- DIRECTIVE
Go over the material below and report every line that contains the word "Profile".

- GIVEN INFORMATION
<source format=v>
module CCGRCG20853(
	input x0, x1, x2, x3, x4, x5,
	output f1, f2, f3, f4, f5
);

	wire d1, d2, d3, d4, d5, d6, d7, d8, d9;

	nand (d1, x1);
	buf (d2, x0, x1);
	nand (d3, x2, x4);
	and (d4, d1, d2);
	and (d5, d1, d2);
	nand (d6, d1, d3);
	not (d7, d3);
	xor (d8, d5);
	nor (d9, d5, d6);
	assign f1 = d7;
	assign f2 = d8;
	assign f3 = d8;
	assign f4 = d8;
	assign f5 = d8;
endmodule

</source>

...

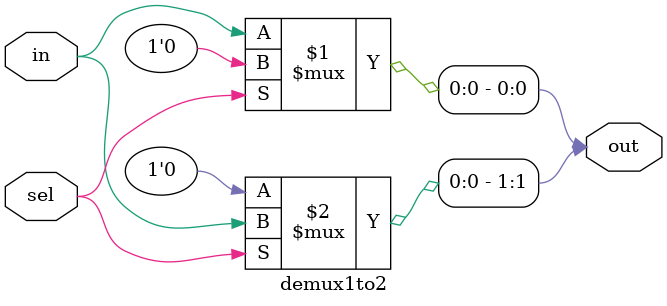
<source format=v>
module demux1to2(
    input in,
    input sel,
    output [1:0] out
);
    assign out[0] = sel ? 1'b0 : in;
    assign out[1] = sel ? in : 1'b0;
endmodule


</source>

---

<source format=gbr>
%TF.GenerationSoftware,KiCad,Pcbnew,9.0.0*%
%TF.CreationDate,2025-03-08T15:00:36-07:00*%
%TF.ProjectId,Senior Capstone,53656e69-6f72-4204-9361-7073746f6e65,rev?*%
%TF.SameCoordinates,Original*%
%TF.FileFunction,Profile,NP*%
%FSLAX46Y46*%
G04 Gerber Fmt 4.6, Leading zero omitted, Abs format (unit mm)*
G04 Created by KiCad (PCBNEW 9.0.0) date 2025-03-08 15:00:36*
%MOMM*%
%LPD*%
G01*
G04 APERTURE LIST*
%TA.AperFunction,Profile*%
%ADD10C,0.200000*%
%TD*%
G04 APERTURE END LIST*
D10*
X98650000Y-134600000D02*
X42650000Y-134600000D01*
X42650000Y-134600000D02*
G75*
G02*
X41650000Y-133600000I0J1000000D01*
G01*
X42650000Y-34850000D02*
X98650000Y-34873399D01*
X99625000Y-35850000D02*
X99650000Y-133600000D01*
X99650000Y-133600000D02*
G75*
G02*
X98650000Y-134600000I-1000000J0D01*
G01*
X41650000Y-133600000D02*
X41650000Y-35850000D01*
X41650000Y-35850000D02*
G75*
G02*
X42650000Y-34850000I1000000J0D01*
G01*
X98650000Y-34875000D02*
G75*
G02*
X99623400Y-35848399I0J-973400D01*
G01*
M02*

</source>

- SOLUTION BELOW
%TF.FileFunction,Profile,NP*%
%TA.AperFunction,Profile*%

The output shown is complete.